Lester Brafman: Yeah. I think if we were standing on this call a year ago and looking at where our pipeline is, we are ahead of where we were last year. I think that is as much kind of context as I would like to give. And in terms of sectors, look, we dominate in the SPAC, in the de-SPAC space. That is really our strength. And so from there, as we spoke before, it really leads us into deals across all of the frontier technology space, which you are looking at whether it is digital assets, whether it is energy, energy transition, any real growth companies really fits into the SPAC product. Now, that being said, business begets business, and from what we have printed in the SPAC space, we have got some traditional M&A mandates, some capital raises, capital markets advisory work, and we are starting also to build out more industry verticals in that frontier technology space, hiring a banker focusing on space and aerospace, as well as some of the telecommunications, new telecommunications areas, and energy in the energy space as well.

So when we think about industries, we think about what fits into that SPAC product.

Mike Grondahl: Got it.

Mike Grondahl: And then what would you say your top two priorities for 2026 are?

Lester Brafman: Our top two priorities in 2026 are expanding our investment bank, expanding our footprint, getting more verticals, and not being as dependent on the SPAC product. So that is one priority. And on the fixed income trading side is, again, continue to do the same thing, continue to grow our footprint there. We are looking to add probably eight people or so in that area, all synergistic with leading with the mortgage space and trading with other products around there. So when I think about how our investment bank has grown dramatically, obviously year over year, we are in the right spaces and we have spent a lot of time making sure we have really good market share, but I do not want to forget about the fixed income trading business, which revenue-wise was close to $50,000,000 this year, and we would like to get that up to $60,000,000–$65,000,000 or so.

That is where we have been, and I think if we get a couple of rate cuts, we should be able to get a little wind at our back in that area as well, but again, a little bit more stable on the fixed income side and looking at more growth in the capital markets side of investment banking.

Mike Grondahl: Got it. Then maybe just lastly, I do not know if you have it handy or not, but the investment banking MD headcount at the end of 2024 and then what it was at the end of 2025? And just with your expansion plans, a rough estimate of where it could be at the end of 2026?

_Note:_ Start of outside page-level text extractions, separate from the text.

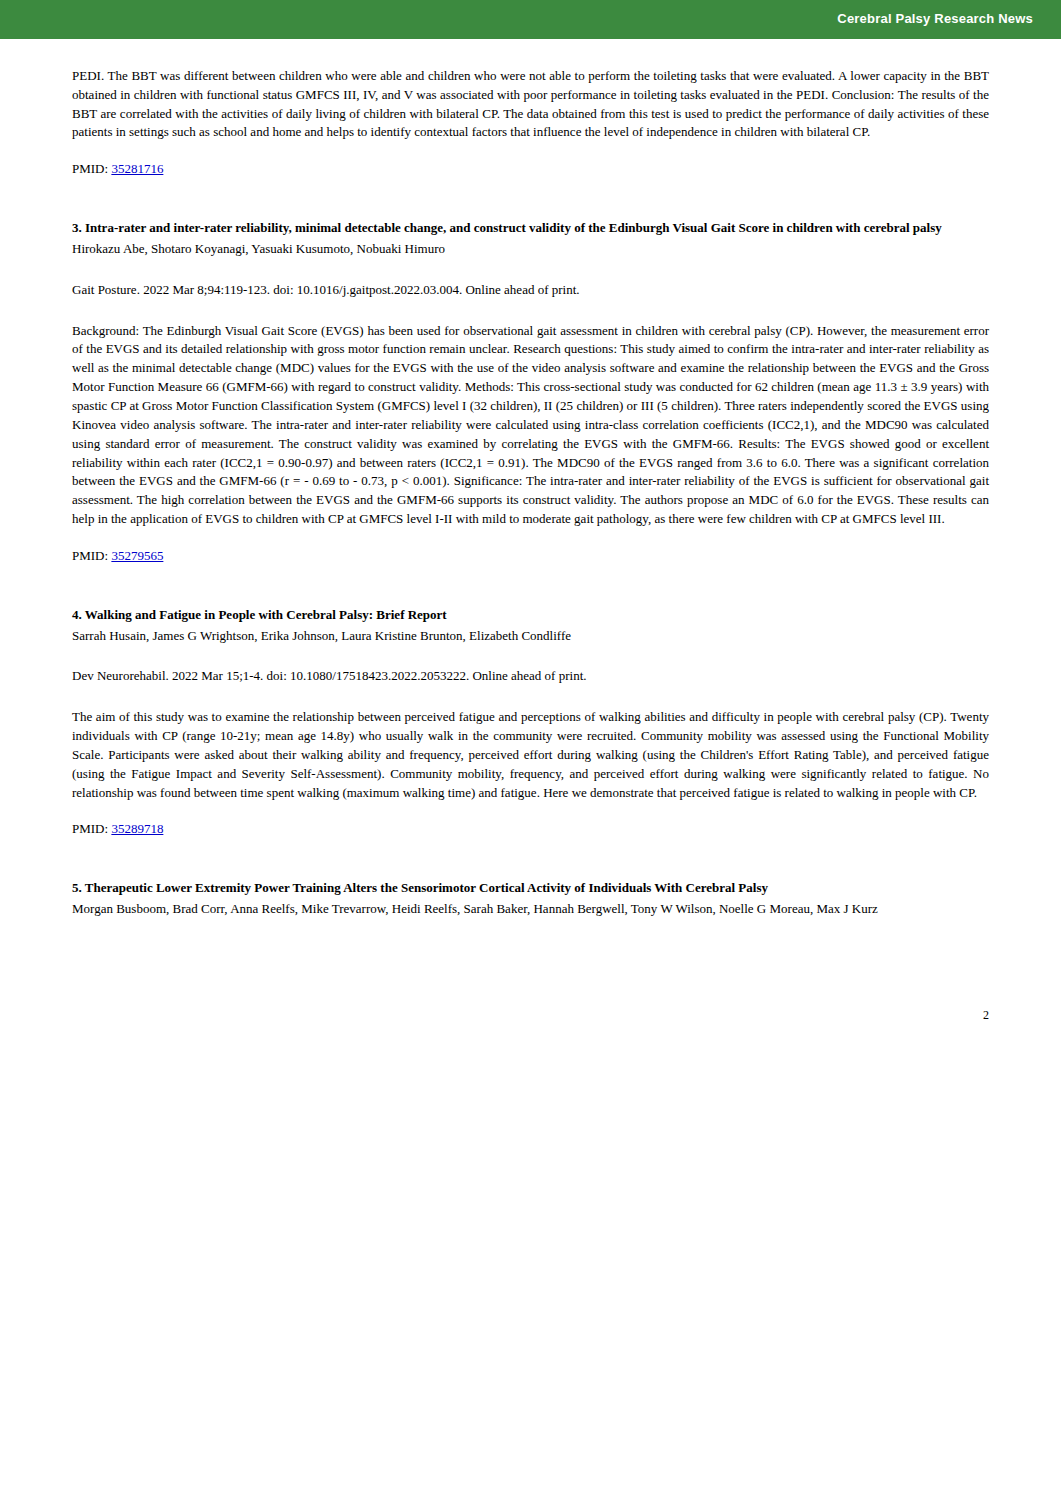Cerebral Palsy Research News
PEDI. The BBT was different between children who were able and children who were not able to perform the toileting tasks that were evaluated. A lower capacity in the BBT obtained in children with functional status GMFCS III, IV, and V was associated with poor performance in toileting tasks evaluated in the PEDI. Conclusion: The results of the BBT are correlated with the activities of daily living of children with bilateral CP. The data obtained from this test is used to predict the performance of daily activities of these patients in settings such as school and home and helps to identify contextual factors that influence the level of independence in children with bilateral CP.
PMID: 35281716
3. Intra-rater and inter-rater reliability, minimal detectable change, and construct validity of the Edinburgh Visual Gait Score in children with cerebral palsy
Hirokazu Abe, Shotaro Koyanagi, Yasuaki Kusumoto, Nobuaki Himuro
Gait Posture. 2022 Mar 8;94:119-123. doi: 10.1016/j.gaitpost.2022.03.004. Online ahead of print.
Background: The Edinburgh Visual Gait Score (EVGS) has been used for observational gait assessment in children with cerebral palsy (CP). However, the measurement error of the EVGS and its detailed relationship with gross motor function remain unclear. Research questions: This study aimed to confirm the intra-rater and inter-rater reliability as well as the minimal detectable change (MDC) values for the EVGS with the use of the video analysis software and examine the relationship between the EVGS and the Gross Motor Function Measure 66 (GMFM-66) with regard to construct validity. Methods: This cross-sectional study was conducted for 62 children (mean age 11.3 ± 3.9 years) with spastic CP at Gross Motor Function Classification System (GMFCS) level I (32 children), II (25 children) or III (5 children). Three raters independently scored the EVGS using Kinovea video analysis software. The intra-rater and inter-rater reliability were calculated using intra-class correlation coefficients (ICC2,1), and the MDC90 was calculated using standard error of measurement. The construct validity was examined by correlating the EVGS with the GMFM-66. Results: The EVGS showed good or excellent reliability within each rater (ICC2,1 = 0.90-0.97) and between raters (ICC2,1 = 0.91). The MDC90 of the EVGS ranged from 3.6 to 6.0. There was a significant correlation between the EVGS and the GMFM-66 (r = - 0.69 to - 0.73, p < 0.001). Significance: The intra-rater and inter-rater reliability of the EVGS is sufficient for observational gait assessment. The high correlation between the EVGS and the GMFM-66 supports its construct validity. The authors propose an MDC of 6.0 for the EVGS. These results can help in the application of EVGS to children with CP at GMFCS level I-II with mild to moderate gait pathology, as there were few children with CP at GMFCS level III.
PMID: 35279565
4. Walking and Fatigue in People with Cerebral Palsy: Brief Report
Sarrah Husain, James G Wrightson, Erika Johnson, Laura Kristine Brunton, Elizabeth Condliffe
Dev Neurorehabil. 2022 Mar 15;1-4. doi: 10.1080/17518423.2022.2053222. Online ahead of print.
The aim of this study was to examine the relationship between perceived fatigue and perceptions of walking abilities and difficulty in people with cerebral palsy (CP). Twenty individuals with CP (range 10-21y; mean age 14.8y) who usually walk in the community were recruited. Community mobility was assessed using the Functional Mobility Scale. Participants were asked about their walking ability and frequency, perceived effort during walking (using the Children's Effort Rating Table), and perceived fatigue (using the Fatigue Impact and Severity Self-Assessment). Community mobility, frequency, and perceived effort during walking were significantly related to fatigue. No relationship was found between time spent walking (maximum walking time) and fatigue. Here we demonstrate that perceived fatigue is related to walking in people with CP.
PMID: 35289718
5. Therapeutic Lower Extremity Power Training Alters the Sensorimotor Cortical Activity of Individuals With Cerebral Palsy
Morgan Busboom, Brad Corr, Anna Reelfs, Mike Trevarrow, Heidi Reelfs, Sarah Baker, Hannah Bergwell, Tony W Wilson, Noelle G Moreau, Max J Kurz
2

Lester Brafman: I do not have those numbers in front of me. I think we have promoted two MDs, and again, I do not have the exact number, but my sense is we promoted a couple of MDs last year and we have hired a couple of MDs into new areas this year so far. My guess is we probably add another two to three through promotions and hiring over the year, maybe as many as four or five. So I guess two to five would be how you bound the range, or three to five is how you bound the range there.

Joe Pooler: Yeah, and that is right. At the end of the year, the investment bank had 28 total employees, and we anticipate growth of about five, excluding interns, in 2026. But that can move around to the extent that we see an opportunity to hire an MD that makes sense.

Mike Grondahl: Perfect. Thanks, guys, and good luck in 2026.

Lester Brafman: Okay. Thanks, thanks.

Operator: There are no further questions at this point. I would like to turn the call back over to Lester Brafman for closing comments.

Lester Brafman: Thank you, Robert, and thanks, everyone, for listening today. We look forward to reconvening next quarter. You may now close the call.

Operator: This concludes today’s call. You may disconnect your lines at this time, and we thank you for your participation.